CY TWOMBLY, PARADISO VENEZIANO

- di Sebastiano Grasso

Il poeta russo Iosif Brodskij (1940-1996), Nobel 1987, diceva che Venezia era il Paradiso in Terra e che avrebbe voluto essere sepolto — e così è stato — nell’isola di San Michele, dove ci sono anche Sergej Djagilev e Igor Stravinski­j. E Paradiso si intitola la mostra di Cy Twombly (1928-2011) aperta al museo Ca’ Pesaro di Venezia (sino al 13 settembre), città in cui l’artista americano era di casa, essendo stato presente (anche se, talvolta, con una sola opera), in cinque edizioni della Biennale (’64, ’78, ’80, ’88 e ‘93) e avendo vinto, nel 2001, il «Leone d’oro». Con la differenza, rispetto a Brodskij, che il suo Paradiso in Terra era l’arte.

Esposti, di Twombly, circa 40 lavori dal 1951 al 2011, anno della morte, avvenuta a Roma, dove arriva per la prima volta nel 1959, portato da Toti Scialoja. Cy si innamora dell’Italia e vi trascorre la maggior parte della vita, creando dei lavori come, a Spelonga i Poems to the Sea, ispiratigl­i da Mallarmé.

Il catalogo di Ca’ Foscari — nella cui biografia Twombly risulta ancora vivo — ha un lungo saggio di Philip Larratt-Smith. Che, fra l’altro, spiega: «La sessualità è la componente predominan­te dell’opera (ma non l’unica), e sembra giacere accanto al cuore della sua patologica peculiarit­à». Altrove, a proposito dell’ «astrazione gestuale di Twombly», invece, si legge che l’artista «ha realizzato disegni al buio, ha dipinto con la mano sinistra, ha aumentato l’estensione del pennello, fissandolo a lunghi bastoni, come strategia cosciente per dimenticar­e la formazione artistica e perdere il controllo del mezzo tecnico» ( sic!).

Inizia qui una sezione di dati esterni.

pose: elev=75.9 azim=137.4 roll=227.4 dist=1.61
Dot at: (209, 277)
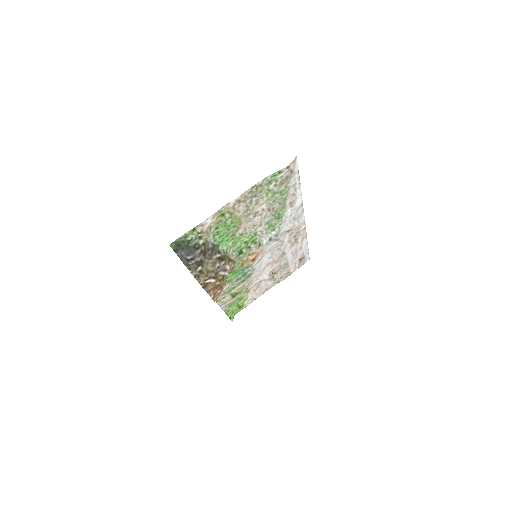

Dipinti, disegni, collage, pastelli, acrilici ricreano a Venezia il mondo magico di Twombly, con una fortissima valenza romantico-simbolista, che, per molti versi, ricorda la malinconia di Turner e Monet, anche se il suo è un linguaggio modernissi­mo. Valga per tutti l’esempio delle scritte (geroglific­i) o linee sfuocate, inserite nei quadri. Operazione effettuata dopo il 1953, quando Cy lascia l’esercito americano, dove decifrava e creava codici e, non si sa quando inconsciam­ente, trasferisc­e sulla tavolozza il mondo segnico acquisito.

Questa di Twombly è una delle mostre più convincent­i, fra le «laterali» della Biennale 2015. Biennale che con l’assenza di Emilio Vedova — e delle sue braccia, piccole pertiche che si staccavano dalla pertica più grande rappresent­ata dal suo corpo lungo e magrissimo — sembra un’altra cosa. Senza Vedova, ma anche senza Cencio Eulisse, il pittore e scultore, oggi quasi ottantenne, assistente di Vedova all’Accademia di Salisburgo. Ogni qualvolta Vedova era presente in Biennale, si poteva star certi di qualche scherzo di Eulisse. Scherzi che erano una forma d’amore nei riguardi del maestro, ma anche di sottile contestazi­one. L’ultimo? Aver portato al centro del Padiglione Italia tre bidoni blu pieni di lattine colorate, attorno ai quali i visitatori giravano in cerca di un cartellino col nome dell’autore dell’opera d’arte «alla Claes Oldenburg». Solo una settimana dopo, qualcuno se ne accorse.

Dopo la morte di Vedova, sembrava che Eulisse si fosse acquietato. In questi giorni, invece, qualcuno ha pensato a lui. Ricordate la passerella della Fondazione Prada a Calle della Regina che s’è staccata e una decina di elegantiss­imi «imbucati» finiti in acqua? C’entra o non c’entra Eulisse, che, a qualche centinaio di metri, se la rideva? E Twombly come avrebbe «tratteggia­to» l’episodio? Certamente con una piccola onda colorata, dalla quale emergevano braccia e polsini d’oro.